June 30, 2016 • News

3D printing giant Stratasys announced that German switch manufacturer, Berker, is significantly reducing its production costs and time for testing electrical component prototypes by using Stratasys 3D printed injection moulds.

Image credit: investors.stratasys.com

Image credit: investors.stratasys.com

The German company’s newly designed electrical component required parts produced using injection moulding. Once assembled, the parts had to pass an electrostatic discharge (ESD) test conducted by an independent testing agency which meant that the switch prototype had to use the same materials as the final part.

Instead of using metal injection moulds to test the designs – which are very expensive and time consuming to produce – Berker decided to try 3D printed injection moulds produced on a Stratasys Conned multi-material 3D Printer.

The company produced a series of 3D printed injection moulds using Stratasys Polymer 3D printing technology with Digital ABS™ material. Each 3D printed mould, with a different geometry, was used to inject a different final part material: ASA, PC and TPE.

Krause, Head of Technical Department & Manufacturing, Berker said one of the biggest challenges was that the newly designed parts needed to fit precisely in order to snap fit together with an existing metal mould-produced part.
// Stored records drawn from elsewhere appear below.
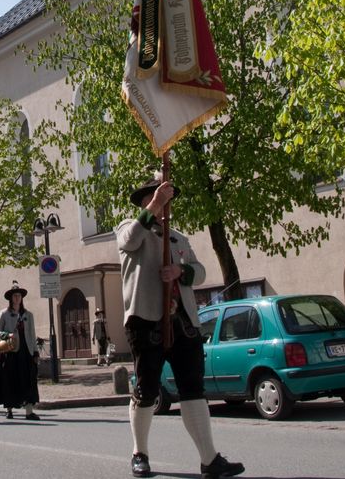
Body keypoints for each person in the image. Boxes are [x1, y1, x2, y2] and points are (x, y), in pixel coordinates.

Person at [117, 178, 244, 479]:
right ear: (146, 203)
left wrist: (181, 271)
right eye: (158, 200)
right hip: (146, 319)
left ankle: (209, 459)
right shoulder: (129, 227)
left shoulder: (178, 238)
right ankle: (140, 453)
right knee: (147, 388)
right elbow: (129, 241)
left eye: (166, 201)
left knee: (193, 389)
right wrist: (154, 205)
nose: (164, 207)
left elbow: (199, 272)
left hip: (183, 321)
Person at [0, 282, 40, 420]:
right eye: (15, 296)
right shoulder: (4, 313)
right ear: (11, 298)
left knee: (29, 380)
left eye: (19, 296)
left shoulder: (28, 315)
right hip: (11, 351)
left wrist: (35, 352)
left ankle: (29, 411)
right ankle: (9, 409)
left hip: (26, 351)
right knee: (10, 380)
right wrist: (7, 335)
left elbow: (32, 334)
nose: (17, 298)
“This new flexibility enables us to try out two or three different solutions at the same time to get the best result,” Mr Krause said.

“The confirmed quality of our products produced using these functional prototypes has accelerated our R&D processes.”
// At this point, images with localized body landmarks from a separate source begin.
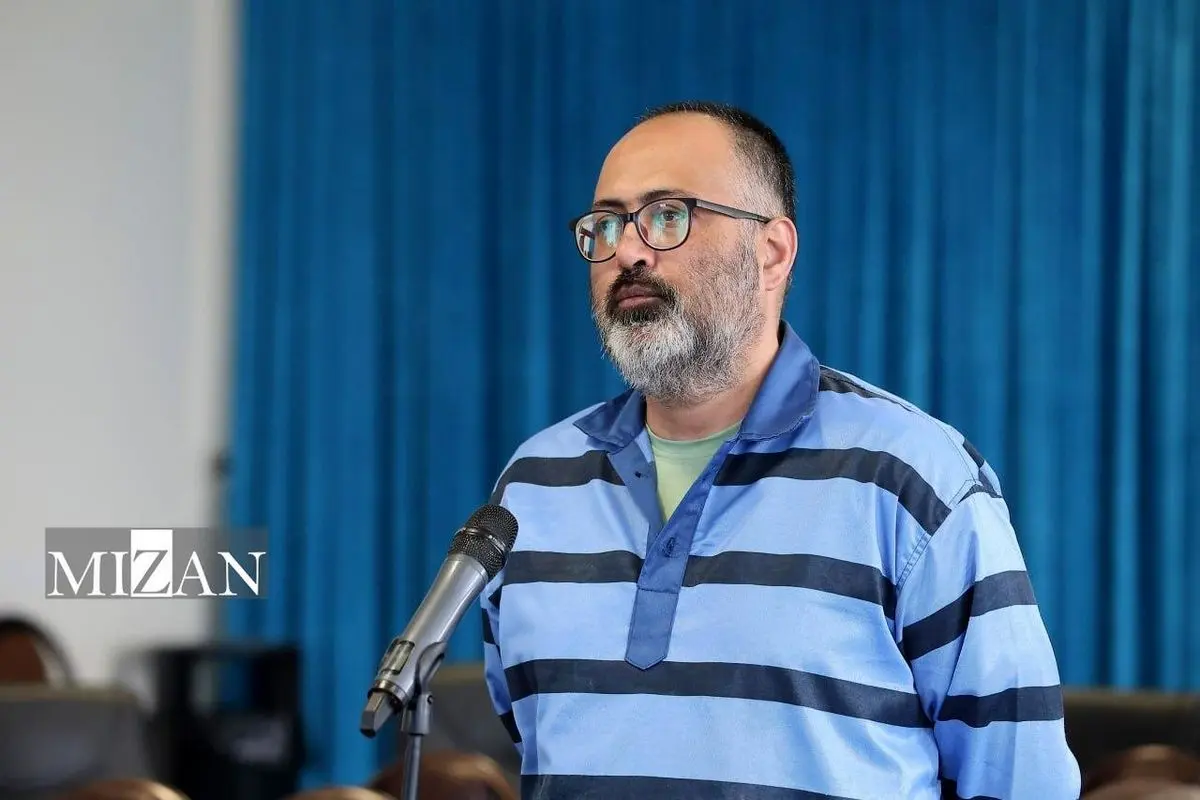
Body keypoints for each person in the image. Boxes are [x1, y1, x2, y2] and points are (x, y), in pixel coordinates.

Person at [480, 100, 1082, 800]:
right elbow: (534, 735)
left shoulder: (913, 479)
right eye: (607, 225)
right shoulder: (533, 485)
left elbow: (1021, 778)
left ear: (771, 251)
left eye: (668, 216)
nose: (629, 252)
According to him, the new technology enabled Berker to achieve impressive results in terms of time and cost savings, with an average 83% reduction in cost per mould and 85% reduction in production time.

“Stratasys 3D printed injection moulds have helped Berker save time and reduce costs while making working prototype assemblies in the final material,” added Mr Krause.
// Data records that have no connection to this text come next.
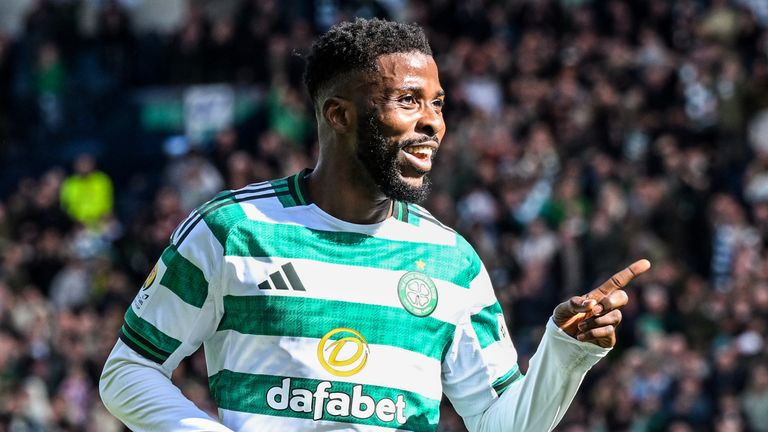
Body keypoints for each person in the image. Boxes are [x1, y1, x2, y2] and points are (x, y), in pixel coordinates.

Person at [99, 18, 650, 431]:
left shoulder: (450, 260)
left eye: (437, 103)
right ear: (339, 114)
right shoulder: (231, 229)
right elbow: (128, 370)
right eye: (408, 101)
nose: (432, 122)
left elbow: (499, 423)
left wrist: (563, 351)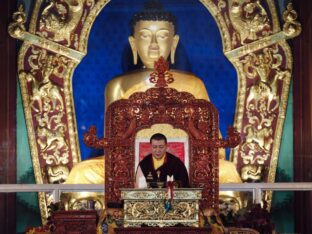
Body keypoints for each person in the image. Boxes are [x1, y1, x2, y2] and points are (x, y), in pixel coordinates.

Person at [65, 0, 241, 186]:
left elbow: (213, 140)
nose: (154, 45)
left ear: (174, 42)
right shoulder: (117, 85)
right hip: (132, 165)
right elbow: (114, 144)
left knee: (227, 171)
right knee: (81, 173)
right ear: (133, 43)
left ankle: (220, 215)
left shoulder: (193, 84)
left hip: (184, 163)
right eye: (146, 36)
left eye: (163, 36)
“This technology is now used now all over our company to make sample parts in ‘real’ materials.”

Nadav Sela, Director, Manufacturing Tools, Stratasys, said Berker were able to successfully overcome their challenges by 3D printing moulds that were used to produce their parts with the proper tolerances and material selection-all at a fraction of the time and cost of the traditional moulding process.

“3D printing injection moulds are often an optimal solution for product prototyping and low volume manufacturing,” Mr Sela said.

“For a very low production cost and quick turnaround time, they enable the manufacturer to produce parts with complex geometries in final materials before investing in mass production. And after testing the injected prototype part, if designs need to be adjusted, a new mould can be produced in just a few hours, again saving significant time and expenditures.”